RIENEWS.COM – Universitas Islam Indonesia (UII) kembali mengingatkan publik akan kematian demokrasi dalam masa pemerintahan Presiden Joko Widodo (Jokowi). Tidak hanya dalam kontestasi Pemilu 2024, tetapi tanda-tanda kematian demokrasi sudah terasa sejak awal Jokowi berkuasa.
“Saking halusnya tanda tersebut, tidak banyak yang merasakannya,” kata Rektor UII, Prof. Fathul Wahid saat menyampaikan orasi dan pernyataan sikap UII bertajuk “Selamatkan Demokrasi Indonesia” di depan Auditorium Prof.KH Kahar Muzzakir, Kampus Terpadu UII, Sleman, DI Yogyakarta, Kamis, 14 Maret 2024.
Ia mencontohkan, penciptaan segregasi sosial sejak 2014 hingga sekarang dengan label kadrun versus kampret, terbukti menjadi sarana ampuh untuk melumpuhkan struktur demokrasi. Komisi
Pemberantasan Korupsi (KPK) dikebiri. Pengritik pemerintah dibawa ke meja hijau, bahkan dijebloskan ke balik jeruji besi. Aktor masyarakat sipil dibayar menjadi loyalis
Upaya membunuh demokrasi lainnya adalah tindakan ‘main kasar konstitusional’. Contohnya, amandemen terhadap UU KPK, UU Pertambangan Mineral dan Batubara, UU Mahkamah Konstitusi, serta pengesahan UU Cipta Kerja yang seakan-akan dilakukan secara konstitusional.

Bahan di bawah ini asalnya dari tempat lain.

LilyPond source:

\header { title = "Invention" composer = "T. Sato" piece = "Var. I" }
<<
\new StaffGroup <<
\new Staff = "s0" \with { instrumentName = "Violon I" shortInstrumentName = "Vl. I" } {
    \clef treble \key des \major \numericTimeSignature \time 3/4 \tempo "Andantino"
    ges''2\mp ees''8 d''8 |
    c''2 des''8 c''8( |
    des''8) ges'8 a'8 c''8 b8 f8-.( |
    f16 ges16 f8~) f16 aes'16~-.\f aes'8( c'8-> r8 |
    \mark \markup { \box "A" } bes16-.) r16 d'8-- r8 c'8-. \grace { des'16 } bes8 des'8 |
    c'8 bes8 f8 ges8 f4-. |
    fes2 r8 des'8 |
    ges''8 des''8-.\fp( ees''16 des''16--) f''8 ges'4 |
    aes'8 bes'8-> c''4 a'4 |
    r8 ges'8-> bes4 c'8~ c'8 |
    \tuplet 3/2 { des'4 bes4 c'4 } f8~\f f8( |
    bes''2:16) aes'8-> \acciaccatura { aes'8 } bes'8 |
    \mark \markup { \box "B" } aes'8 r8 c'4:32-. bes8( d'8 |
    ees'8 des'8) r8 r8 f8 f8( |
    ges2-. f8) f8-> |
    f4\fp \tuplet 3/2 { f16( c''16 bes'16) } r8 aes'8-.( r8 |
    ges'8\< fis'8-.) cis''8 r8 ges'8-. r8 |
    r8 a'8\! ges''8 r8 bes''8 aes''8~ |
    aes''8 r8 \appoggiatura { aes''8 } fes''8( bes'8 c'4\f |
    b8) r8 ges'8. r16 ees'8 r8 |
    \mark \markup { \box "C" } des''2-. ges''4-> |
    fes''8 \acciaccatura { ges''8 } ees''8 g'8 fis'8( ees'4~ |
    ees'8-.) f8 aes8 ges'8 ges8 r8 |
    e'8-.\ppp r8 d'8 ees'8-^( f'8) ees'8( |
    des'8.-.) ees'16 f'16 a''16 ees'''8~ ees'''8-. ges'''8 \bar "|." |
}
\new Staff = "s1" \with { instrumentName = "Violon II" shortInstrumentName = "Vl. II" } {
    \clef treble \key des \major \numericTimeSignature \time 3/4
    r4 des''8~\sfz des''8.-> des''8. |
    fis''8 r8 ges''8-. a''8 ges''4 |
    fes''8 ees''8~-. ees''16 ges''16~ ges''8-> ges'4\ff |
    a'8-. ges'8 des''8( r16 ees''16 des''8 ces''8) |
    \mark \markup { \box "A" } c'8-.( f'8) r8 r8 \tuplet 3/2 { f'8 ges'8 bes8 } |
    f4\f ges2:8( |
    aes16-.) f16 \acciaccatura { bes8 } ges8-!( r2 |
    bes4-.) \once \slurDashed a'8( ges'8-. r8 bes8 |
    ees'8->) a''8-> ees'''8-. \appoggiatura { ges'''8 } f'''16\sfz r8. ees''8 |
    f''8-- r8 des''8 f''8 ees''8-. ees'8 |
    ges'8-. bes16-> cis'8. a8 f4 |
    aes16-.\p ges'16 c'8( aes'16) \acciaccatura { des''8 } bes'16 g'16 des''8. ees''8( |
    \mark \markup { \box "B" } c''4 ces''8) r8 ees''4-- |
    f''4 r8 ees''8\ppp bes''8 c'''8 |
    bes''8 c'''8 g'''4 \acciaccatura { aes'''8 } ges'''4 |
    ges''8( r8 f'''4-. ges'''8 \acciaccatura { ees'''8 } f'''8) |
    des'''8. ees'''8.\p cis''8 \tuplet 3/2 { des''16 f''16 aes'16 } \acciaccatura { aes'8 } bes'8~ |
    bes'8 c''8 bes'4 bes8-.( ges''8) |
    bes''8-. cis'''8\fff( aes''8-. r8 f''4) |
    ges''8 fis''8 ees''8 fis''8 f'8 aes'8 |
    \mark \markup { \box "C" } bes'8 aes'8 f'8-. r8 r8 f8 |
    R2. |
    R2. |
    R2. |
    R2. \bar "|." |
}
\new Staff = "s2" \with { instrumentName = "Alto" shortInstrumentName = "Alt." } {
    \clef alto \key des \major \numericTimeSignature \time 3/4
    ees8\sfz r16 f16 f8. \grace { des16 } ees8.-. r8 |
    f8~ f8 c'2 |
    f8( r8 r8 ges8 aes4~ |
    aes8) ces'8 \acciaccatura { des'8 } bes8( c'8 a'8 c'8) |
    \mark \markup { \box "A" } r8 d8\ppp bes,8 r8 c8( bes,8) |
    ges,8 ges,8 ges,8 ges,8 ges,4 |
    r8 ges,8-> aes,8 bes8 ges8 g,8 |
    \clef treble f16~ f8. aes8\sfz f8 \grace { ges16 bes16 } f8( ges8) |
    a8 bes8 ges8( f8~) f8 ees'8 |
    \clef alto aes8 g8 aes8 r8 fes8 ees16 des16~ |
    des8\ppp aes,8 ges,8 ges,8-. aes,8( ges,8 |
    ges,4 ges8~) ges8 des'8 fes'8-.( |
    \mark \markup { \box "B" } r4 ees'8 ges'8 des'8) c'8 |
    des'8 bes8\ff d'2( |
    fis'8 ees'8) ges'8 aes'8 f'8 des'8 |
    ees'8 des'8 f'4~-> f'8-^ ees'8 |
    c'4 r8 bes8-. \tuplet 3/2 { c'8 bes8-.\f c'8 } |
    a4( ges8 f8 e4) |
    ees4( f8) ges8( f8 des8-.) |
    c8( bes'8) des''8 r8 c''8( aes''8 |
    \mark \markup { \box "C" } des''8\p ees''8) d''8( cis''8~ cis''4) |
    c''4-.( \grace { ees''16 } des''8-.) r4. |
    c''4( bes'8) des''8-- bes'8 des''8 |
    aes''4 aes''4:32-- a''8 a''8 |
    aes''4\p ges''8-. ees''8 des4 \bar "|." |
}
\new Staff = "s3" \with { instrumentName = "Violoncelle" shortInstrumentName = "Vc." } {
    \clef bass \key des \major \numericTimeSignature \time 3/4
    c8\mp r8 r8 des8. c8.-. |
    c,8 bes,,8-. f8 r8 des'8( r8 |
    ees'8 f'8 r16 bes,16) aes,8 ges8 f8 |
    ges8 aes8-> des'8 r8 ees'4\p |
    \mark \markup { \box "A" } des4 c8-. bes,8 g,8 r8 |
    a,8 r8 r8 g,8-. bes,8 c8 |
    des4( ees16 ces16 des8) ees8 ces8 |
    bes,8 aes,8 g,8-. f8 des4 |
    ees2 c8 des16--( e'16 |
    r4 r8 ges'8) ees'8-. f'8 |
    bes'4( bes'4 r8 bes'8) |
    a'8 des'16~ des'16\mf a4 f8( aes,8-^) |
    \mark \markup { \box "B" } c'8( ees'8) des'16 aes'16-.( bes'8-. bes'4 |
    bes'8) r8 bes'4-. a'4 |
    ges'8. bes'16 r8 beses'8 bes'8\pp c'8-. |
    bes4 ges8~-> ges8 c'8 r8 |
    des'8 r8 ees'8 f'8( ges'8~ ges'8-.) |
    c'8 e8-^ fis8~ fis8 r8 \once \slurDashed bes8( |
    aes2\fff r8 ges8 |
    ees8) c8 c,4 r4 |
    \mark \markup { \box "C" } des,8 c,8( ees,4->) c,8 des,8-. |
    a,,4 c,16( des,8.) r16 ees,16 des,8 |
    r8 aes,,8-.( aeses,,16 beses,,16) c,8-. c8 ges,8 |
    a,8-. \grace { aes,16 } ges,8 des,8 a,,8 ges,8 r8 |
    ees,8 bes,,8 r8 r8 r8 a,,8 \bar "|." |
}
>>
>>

“Padahal yang terjadi sesungguhnya adalah manipulasi jalur dan mekanisme konstitusional,” kata Fathul.
Permainan kasar itu dilanjutkan dengan memunculkan gagasan tiga periode dan perpanjangan masa jabatan presiden tanpa pemilu. Tindakan paling kasar adalah mengintervensi MK untuk meloloskan anak Presiden Jokowi, Gibran Rakabuming Raka, sebagai calon wakil presiden.
“Ini adalah serangan terhadap independensi lembaga peradilan sekaligus pengkhianatan terhadap
amanat Reformasi 1998,” imbuh Fathul.
UII menengarai, demokrasi sebagai kesepakatan publik yang suci telah mati di tangan Presiden Jokowi. Fakta pahit ini terjadi setelah Indonesia melewati 26 tahun reformasi. Banyak ahli dan
lembaga independen terpercaya menilai bahwa Pemilu 2024 merupakan yang terburuk sepanjang sejarah Indonesia.
“Kami sepakat,” tegas Fathul.
Di permukaan, Pemilu 2024 tampak damai dan aman. Sebaliknya, Pemilu 2024 telah dimanipulasi oleh elite politik yang bekerja sama dengan kelompok oligarki untuk memperdaya masyarakat demi dukungan politik elektoral. Pemilu, sebagai salah satu pilar utama demokrasi, telah ambruk dan sekadar menjadi sarana pelanggengan kekuasaan politik dinasti Presiden Jokowi.